Prevalence oral motor deficits

Children's Wisconsin reports oral motor deficits in 5 to 10 percent of typically developing children have a serious feeding disorder at some point, and that could include oral-motor or oral-sensory problems. Up to 80 percent of children with developmental disabilities have some sort of feeding disorder.

 

SIGNS OF ORAL MOTOR DYSFUNCTION

Weak muscles may impair a child's gag reflex or cause choking, making eating uncomfortable and eventually leading to a feeding disorder. Oral motor dysfunction can manifest itself in a variety of ways, depending on the infant. Some or more of the following signs can be noticed by parents of affected children.
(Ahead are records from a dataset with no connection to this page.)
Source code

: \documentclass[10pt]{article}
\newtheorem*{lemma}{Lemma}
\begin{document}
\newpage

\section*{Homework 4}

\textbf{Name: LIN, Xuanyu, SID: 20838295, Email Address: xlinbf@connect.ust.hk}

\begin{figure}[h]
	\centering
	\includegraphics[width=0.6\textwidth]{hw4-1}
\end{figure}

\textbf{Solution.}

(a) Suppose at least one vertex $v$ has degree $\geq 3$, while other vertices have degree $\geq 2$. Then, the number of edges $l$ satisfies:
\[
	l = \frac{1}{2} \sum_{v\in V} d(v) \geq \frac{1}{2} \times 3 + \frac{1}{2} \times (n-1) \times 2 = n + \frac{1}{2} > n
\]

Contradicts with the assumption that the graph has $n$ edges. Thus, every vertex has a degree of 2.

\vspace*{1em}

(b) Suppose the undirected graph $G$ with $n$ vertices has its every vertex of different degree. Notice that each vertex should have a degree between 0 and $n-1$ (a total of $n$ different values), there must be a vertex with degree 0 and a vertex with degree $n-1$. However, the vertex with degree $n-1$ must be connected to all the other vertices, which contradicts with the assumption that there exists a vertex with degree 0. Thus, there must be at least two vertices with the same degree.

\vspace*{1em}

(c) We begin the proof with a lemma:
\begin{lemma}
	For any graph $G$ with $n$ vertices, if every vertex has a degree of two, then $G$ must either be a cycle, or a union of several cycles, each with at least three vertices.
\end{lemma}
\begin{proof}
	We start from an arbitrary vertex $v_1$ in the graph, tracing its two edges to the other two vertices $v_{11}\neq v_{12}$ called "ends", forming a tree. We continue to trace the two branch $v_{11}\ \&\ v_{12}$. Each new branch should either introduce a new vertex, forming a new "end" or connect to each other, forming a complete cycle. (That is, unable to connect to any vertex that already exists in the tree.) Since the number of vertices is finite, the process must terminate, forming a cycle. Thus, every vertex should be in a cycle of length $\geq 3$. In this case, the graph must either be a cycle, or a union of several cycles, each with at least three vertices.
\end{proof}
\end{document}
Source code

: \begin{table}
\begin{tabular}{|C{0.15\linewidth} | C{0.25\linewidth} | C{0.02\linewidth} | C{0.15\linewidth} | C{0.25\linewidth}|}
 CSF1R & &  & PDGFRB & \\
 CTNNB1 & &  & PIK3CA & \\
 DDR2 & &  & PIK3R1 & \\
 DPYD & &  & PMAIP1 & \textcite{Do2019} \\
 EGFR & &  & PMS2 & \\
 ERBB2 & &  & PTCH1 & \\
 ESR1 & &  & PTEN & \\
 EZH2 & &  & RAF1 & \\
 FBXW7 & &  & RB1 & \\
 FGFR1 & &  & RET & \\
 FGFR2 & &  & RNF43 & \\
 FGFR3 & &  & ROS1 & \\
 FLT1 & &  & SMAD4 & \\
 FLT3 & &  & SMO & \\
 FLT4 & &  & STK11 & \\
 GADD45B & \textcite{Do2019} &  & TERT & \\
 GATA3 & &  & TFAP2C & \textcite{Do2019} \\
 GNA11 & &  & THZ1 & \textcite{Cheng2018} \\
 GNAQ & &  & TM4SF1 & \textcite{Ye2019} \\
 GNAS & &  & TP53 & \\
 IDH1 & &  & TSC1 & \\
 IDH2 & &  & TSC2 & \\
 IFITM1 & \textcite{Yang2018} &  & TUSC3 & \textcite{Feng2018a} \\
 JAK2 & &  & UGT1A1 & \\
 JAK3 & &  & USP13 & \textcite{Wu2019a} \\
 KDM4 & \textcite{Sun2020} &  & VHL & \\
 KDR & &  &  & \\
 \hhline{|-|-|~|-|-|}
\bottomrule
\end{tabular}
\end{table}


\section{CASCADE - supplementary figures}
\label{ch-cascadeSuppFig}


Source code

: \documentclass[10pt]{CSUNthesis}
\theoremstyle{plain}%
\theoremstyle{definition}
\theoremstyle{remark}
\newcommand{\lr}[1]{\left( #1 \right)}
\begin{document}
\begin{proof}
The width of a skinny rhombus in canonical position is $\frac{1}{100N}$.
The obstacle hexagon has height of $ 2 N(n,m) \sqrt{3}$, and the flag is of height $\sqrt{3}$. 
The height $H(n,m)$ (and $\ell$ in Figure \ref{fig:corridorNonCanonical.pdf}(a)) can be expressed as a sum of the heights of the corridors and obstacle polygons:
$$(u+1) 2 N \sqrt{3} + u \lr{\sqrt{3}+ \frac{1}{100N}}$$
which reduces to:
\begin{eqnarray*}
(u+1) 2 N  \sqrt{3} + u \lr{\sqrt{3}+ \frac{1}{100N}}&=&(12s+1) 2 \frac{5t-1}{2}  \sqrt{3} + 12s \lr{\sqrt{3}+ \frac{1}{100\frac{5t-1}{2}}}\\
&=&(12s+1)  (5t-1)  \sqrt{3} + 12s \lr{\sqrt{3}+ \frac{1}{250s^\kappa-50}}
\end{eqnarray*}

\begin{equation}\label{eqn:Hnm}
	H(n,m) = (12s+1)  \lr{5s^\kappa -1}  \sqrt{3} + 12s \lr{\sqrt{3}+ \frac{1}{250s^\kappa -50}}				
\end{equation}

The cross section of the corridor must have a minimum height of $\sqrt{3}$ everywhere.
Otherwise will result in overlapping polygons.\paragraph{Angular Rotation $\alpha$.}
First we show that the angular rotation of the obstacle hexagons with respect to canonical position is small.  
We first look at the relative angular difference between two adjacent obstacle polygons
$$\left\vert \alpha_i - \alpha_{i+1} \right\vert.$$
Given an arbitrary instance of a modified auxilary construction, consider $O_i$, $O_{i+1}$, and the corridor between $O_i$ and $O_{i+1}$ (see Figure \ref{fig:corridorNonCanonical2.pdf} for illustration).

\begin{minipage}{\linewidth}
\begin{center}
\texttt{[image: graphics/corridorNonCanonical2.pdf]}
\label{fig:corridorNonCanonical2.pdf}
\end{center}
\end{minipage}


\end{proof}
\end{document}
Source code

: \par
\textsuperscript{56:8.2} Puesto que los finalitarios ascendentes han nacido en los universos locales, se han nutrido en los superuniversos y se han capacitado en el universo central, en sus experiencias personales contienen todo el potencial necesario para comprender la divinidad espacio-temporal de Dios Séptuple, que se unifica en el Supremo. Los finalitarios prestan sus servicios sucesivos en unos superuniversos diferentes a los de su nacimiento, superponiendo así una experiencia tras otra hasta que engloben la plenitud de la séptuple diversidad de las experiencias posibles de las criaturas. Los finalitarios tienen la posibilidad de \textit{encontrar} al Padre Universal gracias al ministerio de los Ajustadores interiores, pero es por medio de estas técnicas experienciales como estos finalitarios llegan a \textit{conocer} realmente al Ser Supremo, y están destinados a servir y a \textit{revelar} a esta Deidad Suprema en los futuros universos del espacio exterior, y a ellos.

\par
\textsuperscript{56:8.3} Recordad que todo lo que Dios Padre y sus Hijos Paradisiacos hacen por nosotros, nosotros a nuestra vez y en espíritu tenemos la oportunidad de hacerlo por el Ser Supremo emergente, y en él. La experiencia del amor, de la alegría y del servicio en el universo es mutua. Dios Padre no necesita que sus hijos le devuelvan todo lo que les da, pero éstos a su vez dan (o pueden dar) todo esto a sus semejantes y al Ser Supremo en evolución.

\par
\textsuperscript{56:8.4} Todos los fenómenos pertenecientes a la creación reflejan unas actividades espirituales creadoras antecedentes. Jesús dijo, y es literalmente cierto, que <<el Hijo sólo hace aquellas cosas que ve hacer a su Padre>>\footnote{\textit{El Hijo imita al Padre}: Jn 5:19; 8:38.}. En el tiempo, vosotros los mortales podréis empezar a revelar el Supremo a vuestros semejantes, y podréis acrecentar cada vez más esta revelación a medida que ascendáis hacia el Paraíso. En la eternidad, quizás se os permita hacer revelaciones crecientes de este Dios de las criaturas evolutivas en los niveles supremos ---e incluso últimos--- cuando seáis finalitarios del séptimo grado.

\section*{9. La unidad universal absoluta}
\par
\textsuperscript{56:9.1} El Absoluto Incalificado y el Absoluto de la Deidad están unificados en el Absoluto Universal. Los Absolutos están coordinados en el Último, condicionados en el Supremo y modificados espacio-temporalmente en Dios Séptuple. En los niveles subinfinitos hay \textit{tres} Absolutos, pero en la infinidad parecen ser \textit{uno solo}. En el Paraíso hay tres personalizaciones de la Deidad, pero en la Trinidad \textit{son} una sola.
• Difficulty swallowing food or drinks, coughing, choking, or gagging during meals

• Drooling not associated with teething or excessive drooling when teething 

• Open mouth posture at rest

• Difficulty sucking from bottles or straws

 • Refusal to consume hard foods like fresh fruits, vegetables, or meats in favor of  soft, easily chewed foods

• Inability to gain weight 

• Excessive mouth movement during conversation 

• Unintelligible or  slurred speech

 

TREATMENT OF ORAL MOTOR DYSFUNCTION

Your feeding therapist may recommend exercises and activities that improve oral skills, strengthen weak muscles, and optimize oral movement patterns necessary for feeding and speech.